**Exercise requirements:** Reproduce, word for word, the full passage below on Vancouver council and the 2011 Stanley Cup riot, leaving out the listing that follows it.
====== Provided passage ======
Who will review the actions of Ballem and Robertson leading up to and during riot?
Last Tuesday, Vancouver council met for the first time since one of the worst events in our city's recent history: the 2011 Stanley Cup riot.
Following a morning meeting about the wheat-in-front-yards report, council was finally able to spend some time discussing the events of June 15, two weeks after the violence.
It is important to remember that the event luring people downtown before the riot -the big-screen TVs on downtown streets -was a city project. The 150,000 people were there at the invitation of the city. When things went badly wrong, with traumatized staff unable to get out of their buildings, with lootings and car burnings, and with a major black eye to our international reputation, it was up to the city to determine what had happened and how to prevent it happening again.
After all, that was the process the city went through following the 1994 Stanley Cup riot. An excellent road map was drawn up at that time. Prevention was key.
A most excellent road map which, in 2011, no one read.
At 2 p.m. in council, I was prepared for a good debate, some interesting questions, and the development of a new road map. Council needed to direct the new process, and it must be one in which the public has complete confidence.
====== Supplied data ======
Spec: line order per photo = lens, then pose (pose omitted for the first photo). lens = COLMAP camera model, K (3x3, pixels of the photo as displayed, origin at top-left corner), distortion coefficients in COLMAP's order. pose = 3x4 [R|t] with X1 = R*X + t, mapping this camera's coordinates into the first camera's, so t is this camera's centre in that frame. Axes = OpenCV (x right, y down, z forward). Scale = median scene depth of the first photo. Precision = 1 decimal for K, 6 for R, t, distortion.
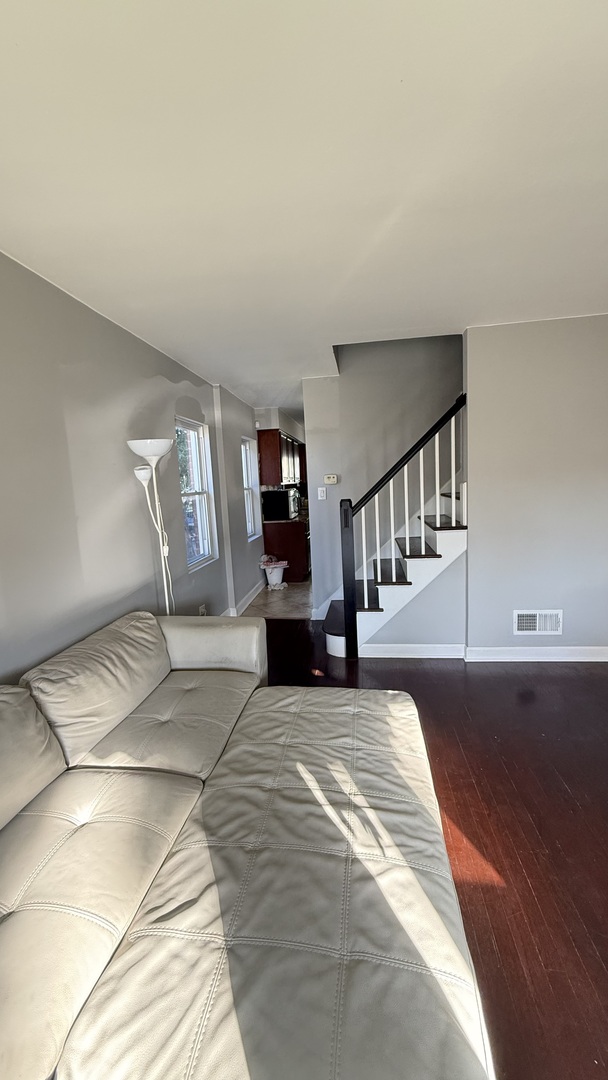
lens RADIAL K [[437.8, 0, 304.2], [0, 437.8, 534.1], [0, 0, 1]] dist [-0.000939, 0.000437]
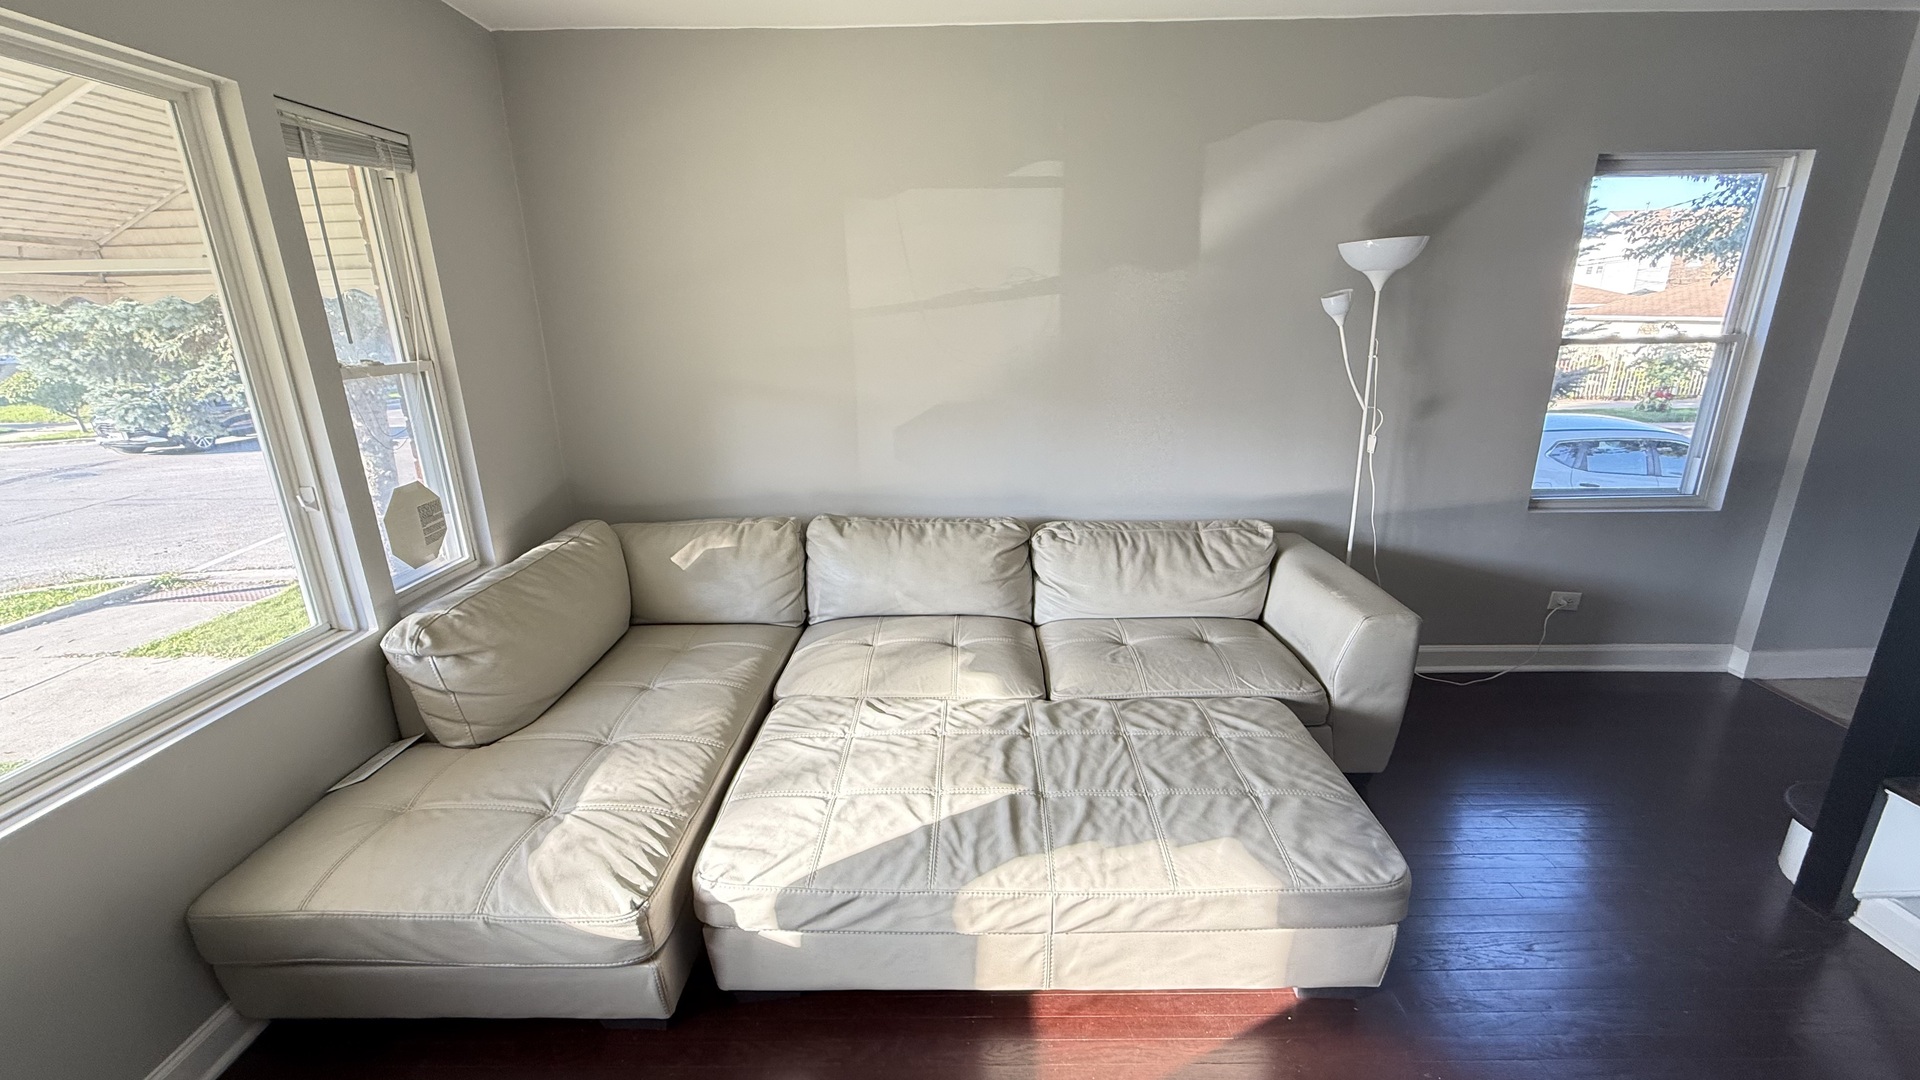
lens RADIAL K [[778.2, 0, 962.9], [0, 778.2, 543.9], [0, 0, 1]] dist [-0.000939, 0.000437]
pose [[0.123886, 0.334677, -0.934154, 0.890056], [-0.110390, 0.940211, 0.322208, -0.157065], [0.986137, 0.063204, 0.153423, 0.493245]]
======
**Answer to the problem:**
Who will review the actions of Ballem and Robertson leading up to and during riot?
Last Tuesday, Vancouver council met for the first time since one of the worst events in our city's recent history: the 2011 Stanley Cup riot.
Following a morning meeting about the wheat-in-front-yards report, council was finally able to spend some time discussing the events of June 15, two weeks after the violence.
It is important to remember that the event luring people downtown before the riot -the big-screen TVs on downtown streets -was a city project. The 150,000 people were there at the invitation of the city. When things went badly wrong, with traumatized staff unable to get out of their buildings, with lootings and car burnings, and with a major black eye to our international reputation, it was up to the city to determine what had happened and how to prevent it happening again.
After all, that was the process the city went through following the 1994 Stanley Cup riot. An excellent road map was drawn up at that time. Prevention was key.
A most excellent road map which, in 2011, no one read.
At 2 p.m. in council, I was prepared for a good debate, some interesting questions, and the development of a new road map. Council needed to direct the new process, and it must be one in which the public has complete confidence.